La Pálida toca los bordados azules, de pagodas y dragones, de Urs von Schnepelbrucke. Toca y ya no se mueve. Jakob no se atreve a tocarla, sólo le habla, tenso y tembloroso, que no te mientan, Jeanne, ningún poeta es el profeta de la tortura, ningún filósofo anunció la justicia y necesidad de la muerte, hablaron del mal, Jeanne, para que lo viéramos de frente y lo incorporáramos a la vida: para que nosotros corrompiéramos el mal, Jeanne, para que el mal no nos venciera aislado, Jeanne, no te dejes vencer, mi amor, ni tu cuerpo ni tus pensamientos serán malos si te dejas amar, Jeanne, si te dejas tocar y tocas, Jeanne, él tiene miedo, date cuenta, tiene miedo, no quiere que el mundo lo toque, quiere salvarse solo, solo y con las pruebas de la muerte que le ofrecen la ilusión de ser…

– Todo está permitido -murmurará mi hombrecito y la Pálida se desprenderá con repulsión de su tacto y caerá al piso, torcida, estrangulada, vomitando los testículos de macho cabrío y los gusanos peludos. Jakob cubre con una mano el vómito: -Toda la vida está permitida, la muerte no, la muerte no…- La Pálida ríe y gime y el corazón le late y el cuerpo le tiembla y mi hombrecito cruza con dificultad las piernas.

– ¿Me llamaste dios? -le preguntó al Barbudo y el joven rubio lo miró de reojo y dijo sí, sí, te llamé Dios y el hombrecito sonrió lamiéndose los bigotes-. Quise ir más allá. Un día, mientras pintaba y reparaba los originales que me eran propuestos, me di cuenta de que por creerme dios sólo alternaba y alteraba esas visiones opuestas, invertidas. Estaba inventando dobles y espejos. Estaba capturado, joven amigo, en la tensión que quiere amor y justicia para el mundo pero sólo puede ofrecerle la muerte y la nada. Decidí ir más allá, dejar de ser Dios y ser el Creador. Entonces sí se me podía imputar la totalidad del mundo, más que la justicia, el amor, la muerte y la nada que son los pobres atributos de Dios. Yo deseaba ser todo al mismo tiempo y además lo desconocido, la catástrofe original que nunca recuperaremos como unidad, pero cuyas visiones sólo el Creador puede convocar, y no el Dios capturado en los pobres esquemas de la vida y la muerte.

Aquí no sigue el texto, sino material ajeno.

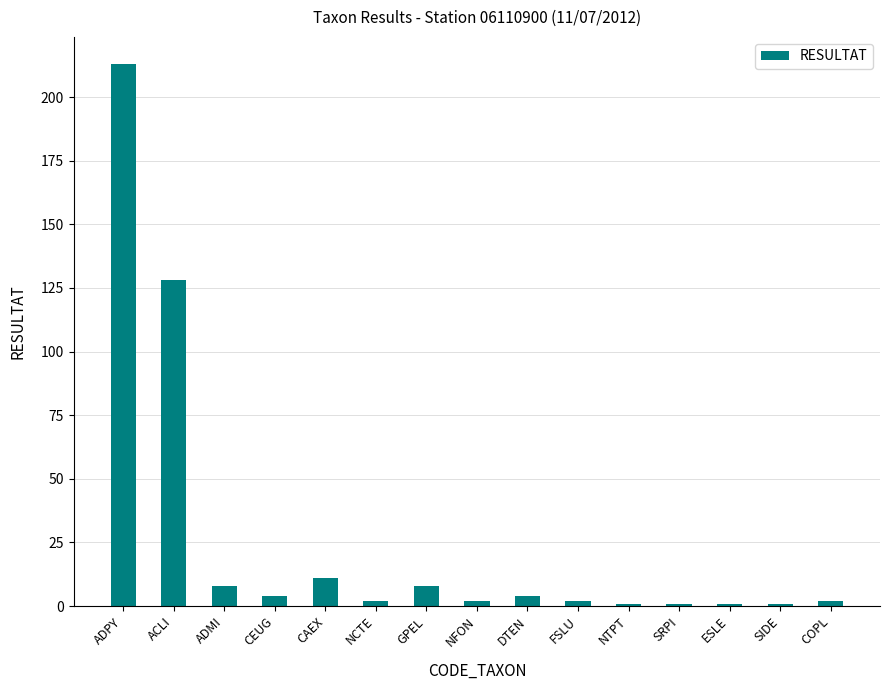

What is the label of the 6th bar from the right?

FSLU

Traidor, Acto Mágico, Belial, Verdadera Libertad, Namón. Sanguinario, Homicida, grita la Pálida, rasga las suntuosas telas y pide que la arrojen al río y se tuerce murmurando “fuego, azufre y un olor abominable”. Jakob la abraza, se hace parte de la convulsión, mete la bigotera entre los dientes apretados de la Monja, nosotros no, le murmura al oído, tú y yo no, Jeanne, tu miseria personal será el azar de tu grandeza posible, tú y yo lucharemos contra nosotros mismos, tú y yo fracasaremos, desearemos, volveremos a fracasar, volveremos a desear, tú y yo iremos hasta el final de todas las viejas contradicciones para vivirlas, despojamos de esa vieja piel y mudarla por la de las nuevas contradicciones, las que nos esperan después del cambio de piel, Jeanne, tú y yo nos la jugamos solos, sin herir a otros hombres, cara o cruz, Jeanne, cabeza o cola, águila o sol.

– No bastará -sonríe mi hombrecito-. No bastará nunca. Serán perdonados con demasiada facilidad. Lo que yo pido es hacer lo que no se puede perdonar. Sólo en este caso vale la pena exponerse a la redención. ¿Creen que hay otra manera?

Se esponjó la pechera del camisón.

– Tú eres lo que imagino, lo que deseo y lo que me tienta. Y también lo que rechazo -dijo el Barbudo arrodillado.

No se necesitan víctimas para dejar de estar solo. Jakob arrulla a la Pálida que sólo murmura sus palabras más simples. Padre y Juana, ¿vacaciones?, ¿vacaciones?, y lo señala todo con un dedo, indica hacia el hombrecito y hacia el güero y luego hacia la ventana con el puño cerrado, pidiendo con el cuerpo la cercanía de la ventana, la fuga, sin poder hablar, y Jakob la acaricia, no te rindas, Jeanne, dice que su fuerza es la soledad, miente, necesita víctimas para no estar solo, cree en mí, Jeanne, cree en mis palabras, venceremos su violencia colectiva con la violencia individual hacia nuestras mentes, nuestros cuerpos, nuestro arte, nuestros sexos, los derrotaremos derrotándonos antes, para que ellos no puedan encontrar más víctimas, convivir, regalarse, gastarse, Jeanne, hacer historia con nuestras vidas para que ellos no hagan historia con nuestras muertes.